To stay relevant in the age of the cloud, IT operations teams need to tackle these challenges, and begin offering increased value to increasingly cloud-reliant businesses. To thrive moving forward, IT operations teams need tools that are aligned with the realities of multi-cloud environments and cloud-native apps, including:

  • Machine Learning and advanced analytics. Teams need platforms that leverage analytics and machine learning to provide predictive insights and recommendations that enable proactive management of operating costs and security.
  • Automation. Given the scale and velocity of change within modern multi-cloud environments, automation is essential. Teams need automation to establish closed-loop processes, speed implementations and changes, and reduce complexity. For example, teams should be able to run automated security checks that not only find misconfigured resources, but can fix them quickly.
  • Service-level visibility. It is vital that IT operations teams gain service-level views, so staff members can track security and cost in the context of business services. This visibility is essential for intelligent prioritization.
  • Easy deployment and use. To be viable, platforms need to offer SaaS-based deployment and pre-packaged content that yield fast time to value.

Reaping the Rewards of Advanced Platforms

By employing advanced management platforms, IT and cloud operations teams can realize several key benefits. With these tools, IT and cloud operations teams can enhance security by establishing policy-driven governance. They can also leverage machine learning insights and automation to gain improved controls while substantially improving operational efficiency.
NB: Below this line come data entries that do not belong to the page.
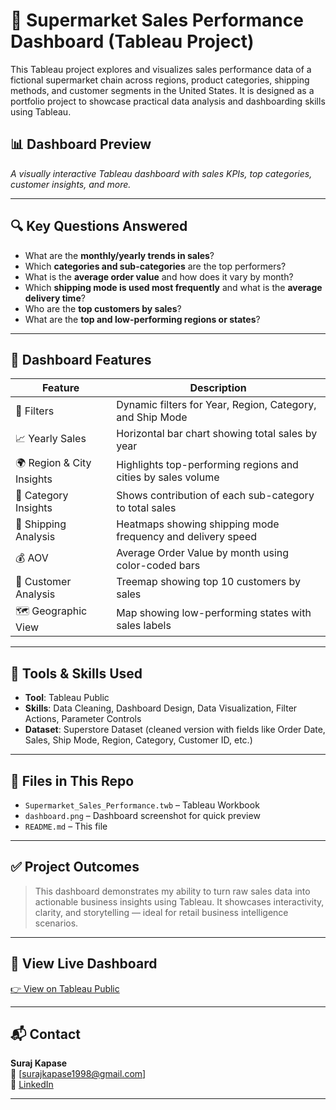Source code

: # 🛒 Supermarket Sales Performance Dashboard (Tableau Project)

This Tableau project explores and visualizes sales performance data of a fictional supermarket chain across regions, product categories, shipping methods, and customer segments in the United States. It is designed as a portfolio project to showcase practical data analysis and dashboarding skills using Tableau.

## 📊 Dashboard Preview

*A visually interactive Tableau dashboard with sales KPIs, top categories, customer insights, and more.*

---

## 🔍 Key Questions Answered

- What are the **monthly/yearly trends in sales**?
- Which **categories and sub-categories** are the top performers?
- What is the **average order value** and how does it vary by month?
- Which **shipping mode is used most frequently** and what is the **average delivery time**?
- Who are the **top customers by sales**?
- What are the **top and low-performing regions or states**?

---

## 📌 Dashboard Features

| Feature | Description |
|--------|-------------|
| 📆 Filters | Dynamic filters for Year, Region, Category, and Ship Mode |
| 📈 Yearly Sales | Horizontal bar chart showing total sales by year |
| 🌍 Region & City Insights | Highlights top-performing regions and cities by sales volume |
| 🛒 Category Insights | Shows contribution of each sub-category to total sales |
| 🚚 Shipping Analysis | Heatmaps showing shipping mode frequency and delivery speed |
| 💰 AOV | Average Order Value by month using color-coded bars |
| 👥 Customer Analysis | Treemap showing top 10 customers by sales |
| 🗺️ Geographic View | Map showing low-performing states with sales labels |

---

## 🧠 Tools & Skills Used

- **Tool**: Tableau Public
- **Skills**: Data Cleaning, Dashboard Design, Data Visualization, Filter Actions, Parameter Controls
- **Dataset**: Superstore Dataset (cleaned version with fields like Order Date, Sales, Ship Mode, Region, Category, Customer ID, etc.)

---

## 📂 Files in This Repo

- `Supermarket_Sales_Performance.twb` – Tableau Workbook
- `dashboard.png` – Dashboard screenshot for quick preview
- `README.md` – This file

---

## ✅ Project Outcomes

> This dashboard demonstrates my ability to turn raw sales data into actionable business insights using Tableau. It showcases interactivity, clarity, and storytelling — ideal for retail business intelligence scenarios.

---

## 🔗 View Live Dashboard

[👉 View on Tableau Public](https://public.tableau.com/app/profile/suaj.kapase/viz/Project_1_17505769591620/Dashboard1?publish=yes)

---

## 📬 Contact

**Suraj Kapase**  
📧 [surajkapase1998@gmail.com]  
📎 [LinkedIn](http://www.linkedin.com/in/surajkapase)  

---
Finally, teams can optimize cost efficiency by gaining improved visibility into cost, enabling better control and fewer surprises. Further, they can reduce the waste associated with overprovisioning and orphaned resources.

For IT and cloud operations teams, the status quo isn’t sustainable. Today’s multi-cloud environments pose entirely new challenges and require fundamentally new tools and approaches. To stay relevant and add value to the business moving forward, IT and cloud operations teams need to adopt advanced platforms that offer unified visibility and automated control over multi-cloud environments.